The Calves Head Club was purportedly established to ridicule the memory of Charles I of England. Toward the end of the seventeenth century, rumours began circulating in print about the club and its annual meeting held on 30 January, the anniversary of the execution of Charles I by beheading.
The club is mentioned by Samuel Wesley, a dissenter who later conformed to the Church of England, in the anonymous A Letter from a Country Divine to his Friend in London Concerning the Education of Dissenters in their Private Academies (1703). Wesley claimed to have attended a meeting in 1693 where dissenters blasphemed the memory of Charles I, "discoursing of their Calves-head Club" and a "Design they had at their next Calves-Head Feast, to have a Cold Pye serv'd on the Table, with either a Live-Cat or Hare ... and they had contriv'd to put one of their Company who lov'd Monarchy, and knew nothing of the matter, to cut it up; whereupon, and on the leaping out of the Cat or Hare, they were all to set up a Shout, and cry, Haloo! Old Puss!—to the Honour of the Good Old Cause, and to shew their affection to a Commonwealth." Wesley's biographer Henry D. Rack comments, "It was probably not, as is usually claimed, a meeting of the so-called Calve's Head Club, whose reputation in any case may owe much to tory propaganda. ... Publication was timed to reinforce the current attacks on dissenters and especially on their academies."[1]
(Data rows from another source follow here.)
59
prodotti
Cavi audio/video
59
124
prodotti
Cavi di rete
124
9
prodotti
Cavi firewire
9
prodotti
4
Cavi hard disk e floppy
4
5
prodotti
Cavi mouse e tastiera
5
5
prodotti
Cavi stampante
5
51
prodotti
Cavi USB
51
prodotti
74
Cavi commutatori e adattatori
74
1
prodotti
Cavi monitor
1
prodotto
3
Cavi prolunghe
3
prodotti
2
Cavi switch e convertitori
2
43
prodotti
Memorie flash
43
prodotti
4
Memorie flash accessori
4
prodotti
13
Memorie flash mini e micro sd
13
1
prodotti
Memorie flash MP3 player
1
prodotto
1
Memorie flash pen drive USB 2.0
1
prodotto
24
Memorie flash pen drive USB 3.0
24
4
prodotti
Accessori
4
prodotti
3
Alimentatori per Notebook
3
The main source for propaganda concerning the Calves' Head Club was the popular work written at least in some part by Tory sympathizer Edward Ward (1667–1731), The secret history of the Calves-Head Club, or The Republican unmasqu'd, wherein is fully shewn the religion of the Calves-Head heroes, in their anniversary thanksgiving songs on the thirtieth of January, by them called anthems; for the years 1693, 1694, 1695, 1696, 1697. Now published, to demonstrate the restless, implacable spirit of a certain party still among us, who are never to be satisfied till the present establishment in church and state is subverted. The work was published in 1703 and reprinted fifteen times between 1703 and 1721. "I was inform'd," the narrator relates,
According to The Secret History, after the banquet a copy of the Eikon Basilike (the "Royal Portrait", supposedly printed from the diary of Charles I) was burned while "anthems" were sung. A calf's skull was filled with wine or another liquor and members toasted "The Pious Memory of those worthy Patriots that had kill'd the Tyrant, and deliver'd their Country from his Arbitrary Sway".
According to the Encyclopædia Britannica Eleventh Edition, the club survived till 1734, when the diners were mobbed owing to the popular ill-feeling which their outrages on good taste provoked, and the riot which ensued put a final stop to the meetings.